父親(強)の17歳年下の愛人。強が台湾に出征時、身重の希恵を引き取り広島の実家の離れにばあやとふたり住まわせる。体が弱く終始家の中に居た。虫めづる姫君、虫の物知り博士。
・父親は東京帝国大学の生物学研究室に講師として勤務。昆虫学者。20代で結核になり、30代半ばでなくなる。
・母親のるいは夫が没後、「みやこ」に働きに、そして店主の後添えに。

豊田欽四郎 亮輔の幼なじみの親友。

物語の概要(図書館の紹介記事より)

 白血病で療養する父の持物の中にみつけた、小さな青い蝶がとめられた標本箱。それは昭和20年8月に突然断ち切られた、淡く切ない恋物語を記憶する品だった…。〈受賞情報〉小説すばる新人賞(第26回)

読後感

 熊谷亮輔の幼少期(中学1年生13歳)の時の希恵(8つ年上)との初恋の頃の描写が瑞々しくて好ましい。希恵は父親(強)の愛人で体は弱く家の中に閉じこもっているような生い立ち。
 強は修武台の航空士官学校の教官を務めることになり、死んだ妻の千鶴子によく似た希恵を見初め現地妻に。当時強36歳、希恵18歳。
 台湾に出征の強は希恵を広島の家の離れに移動させる。そんな中亮輔はそんなことも頓着せずに“虫”が取り持つ二人の仲で離れに入り浸り、やがて希恵の気持ちが萎えて「わたしのようなものは・・みらいがない」の言葉に目ざめ「きみさんのみらいは、わしがあげる」と求婚の言葉を思わず叫んでしまう。そして大人の対応の希恵は「いやなもんですか。承知ですとも。早く大人になって迎えに来て頂戴」と。

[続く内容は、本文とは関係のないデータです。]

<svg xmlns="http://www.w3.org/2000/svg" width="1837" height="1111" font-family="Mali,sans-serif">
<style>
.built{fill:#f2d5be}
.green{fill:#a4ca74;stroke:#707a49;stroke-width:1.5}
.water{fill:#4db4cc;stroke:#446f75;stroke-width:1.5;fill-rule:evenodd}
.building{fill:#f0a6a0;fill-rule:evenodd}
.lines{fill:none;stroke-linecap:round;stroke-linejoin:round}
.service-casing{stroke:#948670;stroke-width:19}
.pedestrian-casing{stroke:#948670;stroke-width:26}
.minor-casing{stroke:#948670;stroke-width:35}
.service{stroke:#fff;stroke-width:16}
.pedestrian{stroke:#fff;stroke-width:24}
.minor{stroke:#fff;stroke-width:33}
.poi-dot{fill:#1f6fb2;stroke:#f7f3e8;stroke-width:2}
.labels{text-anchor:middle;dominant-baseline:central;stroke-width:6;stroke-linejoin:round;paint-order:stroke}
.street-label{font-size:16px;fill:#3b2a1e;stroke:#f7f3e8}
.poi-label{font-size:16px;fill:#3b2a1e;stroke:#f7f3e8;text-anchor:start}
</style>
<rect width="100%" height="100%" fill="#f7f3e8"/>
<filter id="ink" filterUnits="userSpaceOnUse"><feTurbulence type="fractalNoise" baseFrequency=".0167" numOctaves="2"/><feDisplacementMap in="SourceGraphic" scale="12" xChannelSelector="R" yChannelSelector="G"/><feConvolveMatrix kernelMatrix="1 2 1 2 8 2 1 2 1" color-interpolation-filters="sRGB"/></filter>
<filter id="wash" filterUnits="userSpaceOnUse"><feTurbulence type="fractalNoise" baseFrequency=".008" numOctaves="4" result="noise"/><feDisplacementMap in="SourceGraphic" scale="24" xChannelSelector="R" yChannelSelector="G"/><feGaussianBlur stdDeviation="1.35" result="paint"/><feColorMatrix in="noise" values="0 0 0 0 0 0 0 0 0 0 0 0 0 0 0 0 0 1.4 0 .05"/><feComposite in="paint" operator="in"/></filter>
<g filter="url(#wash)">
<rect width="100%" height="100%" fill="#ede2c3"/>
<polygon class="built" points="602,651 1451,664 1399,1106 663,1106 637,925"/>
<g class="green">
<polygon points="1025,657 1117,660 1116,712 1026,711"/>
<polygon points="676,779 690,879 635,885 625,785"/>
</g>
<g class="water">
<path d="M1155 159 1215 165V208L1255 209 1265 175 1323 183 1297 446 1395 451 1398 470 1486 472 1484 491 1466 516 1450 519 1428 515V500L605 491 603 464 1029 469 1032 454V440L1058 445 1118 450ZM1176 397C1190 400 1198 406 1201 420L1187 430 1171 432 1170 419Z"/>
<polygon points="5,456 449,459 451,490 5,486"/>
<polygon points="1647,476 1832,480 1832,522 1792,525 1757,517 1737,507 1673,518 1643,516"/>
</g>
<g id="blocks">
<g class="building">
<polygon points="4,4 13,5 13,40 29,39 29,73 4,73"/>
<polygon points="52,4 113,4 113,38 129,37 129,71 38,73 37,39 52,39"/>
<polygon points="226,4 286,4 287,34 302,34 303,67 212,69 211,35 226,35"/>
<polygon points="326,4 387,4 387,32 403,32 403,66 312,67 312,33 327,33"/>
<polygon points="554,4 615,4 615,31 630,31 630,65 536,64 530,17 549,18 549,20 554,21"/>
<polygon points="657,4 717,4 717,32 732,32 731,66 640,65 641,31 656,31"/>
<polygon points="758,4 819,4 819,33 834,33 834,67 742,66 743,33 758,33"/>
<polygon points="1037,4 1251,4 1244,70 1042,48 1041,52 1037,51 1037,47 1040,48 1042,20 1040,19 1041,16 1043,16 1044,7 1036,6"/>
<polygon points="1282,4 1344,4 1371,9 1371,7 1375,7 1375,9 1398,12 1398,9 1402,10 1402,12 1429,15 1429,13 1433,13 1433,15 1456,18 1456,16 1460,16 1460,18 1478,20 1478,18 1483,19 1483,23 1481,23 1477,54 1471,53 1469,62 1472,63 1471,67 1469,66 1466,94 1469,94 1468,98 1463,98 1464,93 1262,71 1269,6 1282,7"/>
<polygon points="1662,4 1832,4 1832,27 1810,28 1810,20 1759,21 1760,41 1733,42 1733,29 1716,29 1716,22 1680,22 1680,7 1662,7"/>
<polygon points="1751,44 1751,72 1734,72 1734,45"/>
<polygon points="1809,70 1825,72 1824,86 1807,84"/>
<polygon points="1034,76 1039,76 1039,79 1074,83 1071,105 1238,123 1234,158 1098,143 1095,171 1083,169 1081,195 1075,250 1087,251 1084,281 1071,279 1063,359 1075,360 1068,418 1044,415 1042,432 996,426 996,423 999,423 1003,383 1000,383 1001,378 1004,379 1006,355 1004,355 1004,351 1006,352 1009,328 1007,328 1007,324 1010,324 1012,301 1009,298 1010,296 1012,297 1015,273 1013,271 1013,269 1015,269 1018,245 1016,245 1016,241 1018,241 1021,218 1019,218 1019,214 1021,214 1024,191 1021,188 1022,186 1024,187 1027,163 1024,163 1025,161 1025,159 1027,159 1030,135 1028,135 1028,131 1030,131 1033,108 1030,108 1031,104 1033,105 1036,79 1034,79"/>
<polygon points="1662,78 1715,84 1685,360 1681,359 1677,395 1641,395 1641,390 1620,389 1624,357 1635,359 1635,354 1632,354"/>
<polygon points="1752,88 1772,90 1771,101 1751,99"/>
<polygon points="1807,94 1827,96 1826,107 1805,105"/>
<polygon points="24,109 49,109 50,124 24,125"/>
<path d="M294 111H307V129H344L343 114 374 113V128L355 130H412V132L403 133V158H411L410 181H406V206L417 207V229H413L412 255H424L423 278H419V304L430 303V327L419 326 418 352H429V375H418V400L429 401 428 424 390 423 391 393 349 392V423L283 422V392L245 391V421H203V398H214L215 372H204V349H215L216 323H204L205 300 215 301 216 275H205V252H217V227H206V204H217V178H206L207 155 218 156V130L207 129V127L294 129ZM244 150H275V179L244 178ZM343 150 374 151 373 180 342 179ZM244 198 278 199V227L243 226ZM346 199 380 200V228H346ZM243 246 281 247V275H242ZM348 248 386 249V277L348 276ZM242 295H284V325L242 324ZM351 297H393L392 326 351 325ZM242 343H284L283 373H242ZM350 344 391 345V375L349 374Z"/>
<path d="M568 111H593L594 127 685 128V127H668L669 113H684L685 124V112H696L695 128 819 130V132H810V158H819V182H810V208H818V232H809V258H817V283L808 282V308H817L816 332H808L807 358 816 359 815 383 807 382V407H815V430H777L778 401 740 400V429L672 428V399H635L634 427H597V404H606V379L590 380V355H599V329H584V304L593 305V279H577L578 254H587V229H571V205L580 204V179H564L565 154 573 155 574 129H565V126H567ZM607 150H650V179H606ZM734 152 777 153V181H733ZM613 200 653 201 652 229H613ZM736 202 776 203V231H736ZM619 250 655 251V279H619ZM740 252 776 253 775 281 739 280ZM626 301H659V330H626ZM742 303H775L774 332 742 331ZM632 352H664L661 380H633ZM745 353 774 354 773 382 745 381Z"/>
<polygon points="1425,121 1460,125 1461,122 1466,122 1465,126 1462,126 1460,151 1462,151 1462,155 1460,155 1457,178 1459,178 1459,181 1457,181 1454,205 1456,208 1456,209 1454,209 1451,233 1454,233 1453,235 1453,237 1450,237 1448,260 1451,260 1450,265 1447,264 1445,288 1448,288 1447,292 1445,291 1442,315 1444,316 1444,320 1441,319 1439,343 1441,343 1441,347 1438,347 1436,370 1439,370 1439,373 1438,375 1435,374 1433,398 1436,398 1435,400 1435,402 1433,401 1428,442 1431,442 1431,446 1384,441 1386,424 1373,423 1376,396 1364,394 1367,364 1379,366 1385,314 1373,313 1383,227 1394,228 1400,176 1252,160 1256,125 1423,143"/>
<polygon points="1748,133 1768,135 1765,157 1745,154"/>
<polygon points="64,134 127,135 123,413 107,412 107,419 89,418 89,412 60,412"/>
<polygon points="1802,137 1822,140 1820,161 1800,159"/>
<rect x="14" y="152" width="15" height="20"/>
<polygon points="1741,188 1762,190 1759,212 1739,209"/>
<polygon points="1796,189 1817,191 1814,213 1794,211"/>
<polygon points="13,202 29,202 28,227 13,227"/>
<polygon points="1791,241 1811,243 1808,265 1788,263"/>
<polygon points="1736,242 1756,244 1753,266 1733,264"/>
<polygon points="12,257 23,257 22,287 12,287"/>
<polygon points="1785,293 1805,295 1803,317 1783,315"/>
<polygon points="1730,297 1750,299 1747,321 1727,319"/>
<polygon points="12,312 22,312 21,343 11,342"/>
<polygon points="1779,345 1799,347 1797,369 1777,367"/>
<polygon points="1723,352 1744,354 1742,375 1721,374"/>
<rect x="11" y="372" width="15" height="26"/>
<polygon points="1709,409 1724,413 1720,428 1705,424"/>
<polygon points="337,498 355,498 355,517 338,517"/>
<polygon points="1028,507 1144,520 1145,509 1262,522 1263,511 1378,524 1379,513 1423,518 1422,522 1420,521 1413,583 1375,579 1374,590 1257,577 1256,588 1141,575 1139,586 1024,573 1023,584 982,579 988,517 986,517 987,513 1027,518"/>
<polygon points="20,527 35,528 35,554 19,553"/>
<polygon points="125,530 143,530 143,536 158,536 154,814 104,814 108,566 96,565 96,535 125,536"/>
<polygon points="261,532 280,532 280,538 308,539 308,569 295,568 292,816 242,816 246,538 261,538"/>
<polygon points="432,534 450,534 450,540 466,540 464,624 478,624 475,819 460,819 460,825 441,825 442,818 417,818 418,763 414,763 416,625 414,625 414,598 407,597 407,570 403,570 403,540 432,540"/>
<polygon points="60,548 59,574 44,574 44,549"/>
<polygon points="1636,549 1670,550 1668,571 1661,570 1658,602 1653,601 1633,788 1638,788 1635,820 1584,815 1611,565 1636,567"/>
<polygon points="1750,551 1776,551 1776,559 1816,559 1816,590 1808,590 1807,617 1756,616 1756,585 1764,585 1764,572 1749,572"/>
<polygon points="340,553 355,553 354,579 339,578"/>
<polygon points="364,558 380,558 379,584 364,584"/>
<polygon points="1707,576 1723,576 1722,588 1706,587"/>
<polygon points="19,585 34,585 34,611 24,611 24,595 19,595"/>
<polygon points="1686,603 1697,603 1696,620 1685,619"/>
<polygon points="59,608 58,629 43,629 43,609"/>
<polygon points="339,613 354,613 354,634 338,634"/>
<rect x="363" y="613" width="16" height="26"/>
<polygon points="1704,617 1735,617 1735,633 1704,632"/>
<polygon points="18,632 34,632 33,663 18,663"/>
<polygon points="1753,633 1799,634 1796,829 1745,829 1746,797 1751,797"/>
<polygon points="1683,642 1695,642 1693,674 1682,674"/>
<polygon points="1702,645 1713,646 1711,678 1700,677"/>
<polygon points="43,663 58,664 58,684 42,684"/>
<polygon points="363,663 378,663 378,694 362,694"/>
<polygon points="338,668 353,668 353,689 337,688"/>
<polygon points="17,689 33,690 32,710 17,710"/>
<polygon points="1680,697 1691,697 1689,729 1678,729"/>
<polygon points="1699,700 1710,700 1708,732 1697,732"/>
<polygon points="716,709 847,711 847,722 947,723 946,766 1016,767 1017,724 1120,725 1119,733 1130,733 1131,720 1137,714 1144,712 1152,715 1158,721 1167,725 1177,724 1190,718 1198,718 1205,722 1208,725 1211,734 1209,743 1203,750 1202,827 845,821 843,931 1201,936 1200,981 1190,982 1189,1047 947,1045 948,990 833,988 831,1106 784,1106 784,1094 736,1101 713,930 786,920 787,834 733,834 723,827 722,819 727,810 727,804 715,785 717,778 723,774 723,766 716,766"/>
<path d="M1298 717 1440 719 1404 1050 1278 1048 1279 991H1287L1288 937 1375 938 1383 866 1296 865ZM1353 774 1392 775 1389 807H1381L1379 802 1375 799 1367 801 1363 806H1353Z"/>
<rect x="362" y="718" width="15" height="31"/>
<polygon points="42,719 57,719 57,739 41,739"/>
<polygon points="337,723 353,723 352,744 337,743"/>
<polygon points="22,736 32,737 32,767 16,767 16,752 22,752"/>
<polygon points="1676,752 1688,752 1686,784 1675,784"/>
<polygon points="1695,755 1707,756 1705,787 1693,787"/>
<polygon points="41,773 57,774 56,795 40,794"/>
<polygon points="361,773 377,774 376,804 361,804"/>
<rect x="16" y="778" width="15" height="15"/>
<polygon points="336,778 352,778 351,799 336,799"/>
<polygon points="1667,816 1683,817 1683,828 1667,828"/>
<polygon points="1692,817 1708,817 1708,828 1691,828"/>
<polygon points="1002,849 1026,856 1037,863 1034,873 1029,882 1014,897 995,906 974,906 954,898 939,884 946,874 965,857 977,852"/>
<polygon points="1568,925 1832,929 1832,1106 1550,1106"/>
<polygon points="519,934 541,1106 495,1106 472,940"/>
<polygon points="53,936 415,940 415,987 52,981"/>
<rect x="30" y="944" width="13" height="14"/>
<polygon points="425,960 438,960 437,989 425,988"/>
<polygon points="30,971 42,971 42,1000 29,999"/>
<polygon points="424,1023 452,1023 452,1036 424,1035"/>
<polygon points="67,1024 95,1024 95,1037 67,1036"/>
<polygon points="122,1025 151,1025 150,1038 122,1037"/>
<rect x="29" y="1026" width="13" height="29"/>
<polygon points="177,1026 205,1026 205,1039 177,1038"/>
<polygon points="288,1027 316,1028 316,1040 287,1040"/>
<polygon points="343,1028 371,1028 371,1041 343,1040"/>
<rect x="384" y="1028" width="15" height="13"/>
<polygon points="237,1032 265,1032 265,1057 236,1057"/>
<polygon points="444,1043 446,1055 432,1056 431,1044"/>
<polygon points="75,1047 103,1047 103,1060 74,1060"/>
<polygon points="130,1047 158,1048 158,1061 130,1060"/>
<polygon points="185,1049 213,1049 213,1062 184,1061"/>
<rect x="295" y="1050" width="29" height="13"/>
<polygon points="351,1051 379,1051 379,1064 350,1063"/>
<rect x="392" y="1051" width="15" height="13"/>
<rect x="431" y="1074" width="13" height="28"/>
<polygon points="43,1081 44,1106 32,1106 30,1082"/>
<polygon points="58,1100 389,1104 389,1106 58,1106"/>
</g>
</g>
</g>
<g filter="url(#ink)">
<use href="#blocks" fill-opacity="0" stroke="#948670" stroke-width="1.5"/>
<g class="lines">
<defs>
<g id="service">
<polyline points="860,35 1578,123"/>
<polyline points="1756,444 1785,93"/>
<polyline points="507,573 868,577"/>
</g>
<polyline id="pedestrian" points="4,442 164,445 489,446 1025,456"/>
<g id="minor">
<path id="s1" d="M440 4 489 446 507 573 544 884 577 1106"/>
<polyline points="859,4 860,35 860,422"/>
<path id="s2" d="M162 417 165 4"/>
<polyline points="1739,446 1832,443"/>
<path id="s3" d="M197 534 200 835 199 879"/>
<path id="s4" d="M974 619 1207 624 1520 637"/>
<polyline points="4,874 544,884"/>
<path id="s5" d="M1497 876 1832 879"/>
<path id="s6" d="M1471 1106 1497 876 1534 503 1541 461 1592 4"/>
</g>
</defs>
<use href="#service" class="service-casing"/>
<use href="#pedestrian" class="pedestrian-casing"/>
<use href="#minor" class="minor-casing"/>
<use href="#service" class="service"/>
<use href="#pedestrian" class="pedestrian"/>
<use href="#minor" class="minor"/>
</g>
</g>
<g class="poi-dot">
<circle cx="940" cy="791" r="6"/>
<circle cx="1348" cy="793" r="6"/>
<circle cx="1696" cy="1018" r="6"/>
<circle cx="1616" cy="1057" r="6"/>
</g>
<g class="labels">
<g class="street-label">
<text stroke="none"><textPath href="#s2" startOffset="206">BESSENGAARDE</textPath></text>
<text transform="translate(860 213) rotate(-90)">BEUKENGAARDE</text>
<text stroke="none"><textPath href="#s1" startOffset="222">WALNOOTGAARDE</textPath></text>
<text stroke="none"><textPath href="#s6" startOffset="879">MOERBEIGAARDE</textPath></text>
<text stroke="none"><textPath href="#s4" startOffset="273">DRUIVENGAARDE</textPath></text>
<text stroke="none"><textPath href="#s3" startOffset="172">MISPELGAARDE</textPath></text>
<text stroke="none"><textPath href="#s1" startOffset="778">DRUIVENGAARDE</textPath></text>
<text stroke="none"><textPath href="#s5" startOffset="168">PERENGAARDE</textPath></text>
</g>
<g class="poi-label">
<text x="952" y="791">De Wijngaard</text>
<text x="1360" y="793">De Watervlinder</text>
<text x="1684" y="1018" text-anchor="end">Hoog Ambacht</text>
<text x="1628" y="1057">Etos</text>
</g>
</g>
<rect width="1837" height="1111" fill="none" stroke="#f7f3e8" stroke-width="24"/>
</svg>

 その後の展開はどうなったのかと思われる内に、2010年8月の章となり亮輔の妻は多江子となり、娘のきみ子の名前が登場していてその間どうなったのかと興味をひくところ。そして物語の出だし部分、亮輔が急性骨髄性白血病を発病して1年半、78歳になろうとして最後に自宅療養の話の原因ともなった戦時中、戦後の様子の描写となる。

 ようやくこの小説の内容が判ってきた。
 亮輔が希恵にチョウの羽化をするところを見に行こうと約束して翌日の朝起こしに来てくれたかのと思いきや、目が覚めたときに見た光景とは。
 ここまでの所こんなことが描かれていると想像もしていなかった情景が展開されていようとは。
 場所は広島、時節は昭和20年
(1945年)8月6日。
 今年は2015年終戦から70年。くしくもこの小説で当時の様子を思い出すことになるとは。

 普通なら手にしない小説だろうけれど、そんな違和感なく読んでしまったのは何の予備知識も、偏見も持たずに素直に読めたことで、素直に当時の様子を読めたのかなと思う。
 奇しくもテレビでは桐野夏生原作の「だから荒野」
(BSプレミアム)では長崎の原爆被害者の老人が語り部をしているのを手助けする主婦・朋美の姿があるのも偶然なのか。

   
余談:

まず読み始めて感じたことは瑞々しい文章、小説ってこんな風に感じることもあったんだなあと。そんなことを感じた本に青木玉(幸田文の娘)の「帰りたかった家」、堀辰雄の「風立ちぬ」をふと思った。

                               

                 背景画は本書の内表紙を利用。